### WHAT YOU NEED TO DO
Your answer must consist solely of the lines from the start of the entries below through the line with "Organizer(s) & Email: Ryan", unchanged.

### DATASET CONTENT
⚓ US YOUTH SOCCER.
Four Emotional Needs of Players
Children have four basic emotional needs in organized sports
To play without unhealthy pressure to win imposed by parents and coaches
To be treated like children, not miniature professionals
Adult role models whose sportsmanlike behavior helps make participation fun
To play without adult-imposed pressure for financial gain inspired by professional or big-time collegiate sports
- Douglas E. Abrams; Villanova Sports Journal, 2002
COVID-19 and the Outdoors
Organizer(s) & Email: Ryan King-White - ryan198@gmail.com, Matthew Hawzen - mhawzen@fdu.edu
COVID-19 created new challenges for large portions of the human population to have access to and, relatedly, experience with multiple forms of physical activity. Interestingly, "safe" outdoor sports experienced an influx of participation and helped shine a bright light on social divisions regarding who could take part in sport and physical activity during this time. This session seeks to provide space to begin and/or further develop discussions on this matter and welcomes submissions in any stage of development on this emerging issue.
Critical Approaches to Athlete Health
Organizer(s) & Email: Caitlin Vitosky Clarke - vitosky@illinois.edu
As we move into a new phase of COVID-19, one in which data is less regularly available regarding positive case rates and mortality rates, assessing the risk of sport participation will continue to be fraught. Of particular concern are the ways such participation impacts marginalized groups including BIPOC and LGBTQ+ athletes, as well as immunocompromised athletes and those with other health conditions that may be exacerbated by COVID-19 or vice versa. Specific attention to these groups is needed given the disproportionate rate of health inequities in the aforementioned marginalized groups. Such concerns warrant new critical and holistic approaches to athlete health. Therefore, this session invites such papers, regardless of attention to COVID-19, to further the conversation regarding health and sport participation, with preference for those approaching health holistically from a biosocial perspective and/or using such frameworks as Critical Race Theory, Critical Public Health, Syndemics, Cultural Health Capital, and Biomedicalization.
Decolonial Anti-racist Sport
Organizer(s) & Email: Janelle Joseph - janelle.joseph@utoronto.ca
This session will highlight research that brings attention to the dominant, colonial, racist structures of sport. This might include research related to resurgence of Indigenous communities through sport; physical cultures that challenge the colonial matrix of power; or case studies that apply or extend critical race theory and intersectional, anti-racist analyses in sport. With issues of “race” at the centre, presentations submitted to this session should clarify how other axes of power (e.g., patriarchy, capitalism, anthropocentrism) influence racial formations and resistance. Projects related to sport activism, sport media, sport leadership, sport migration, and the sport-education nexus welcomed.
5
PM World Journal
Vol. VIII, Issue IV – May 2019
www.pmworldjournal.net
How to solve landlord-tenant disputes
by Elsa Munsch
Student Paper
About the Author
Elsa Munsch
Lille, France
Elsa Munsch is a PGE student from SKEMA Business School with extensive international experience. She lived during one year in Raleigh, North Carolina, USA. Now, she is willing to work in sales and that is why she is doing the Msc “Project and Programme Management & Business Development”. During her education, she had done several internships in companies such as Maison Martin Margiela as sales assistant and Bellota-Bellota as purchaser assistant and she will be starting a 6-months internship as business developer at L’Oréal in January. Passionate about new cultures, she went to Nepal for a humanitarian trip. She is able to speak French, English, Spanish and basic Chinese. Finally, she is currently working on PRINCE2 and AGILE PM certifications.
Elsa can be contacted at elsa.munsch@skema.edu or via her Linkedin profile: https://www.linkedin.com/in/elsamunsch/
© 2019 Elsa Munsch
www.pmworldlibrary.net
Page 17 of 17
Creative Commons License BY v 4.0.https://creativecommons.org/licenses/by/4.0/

### RESULT OF THE EXERCISE
⚓ US YOUTH SOCCER.
Four Emotional Needs of Players
Children have four basic emotional needs in organized sports
To play without unhealthy pressure to win imposed by parents and coaches
To be treated like children, not miniature professionals
Adult role models whose sportsmanlike behavior helps make participation fun
To play without adult-imposed pressure for financial gain inspired by professional or big-time collegiate sports
- Douglas E. Abrams; Villanova Sports Journal, 2002
COVID-19 and the Outdoors
Organizer(s) & Email: Ryan King-White - ryan198@gmail.com, Matthew Hawzen - mhawzen@fdu.edu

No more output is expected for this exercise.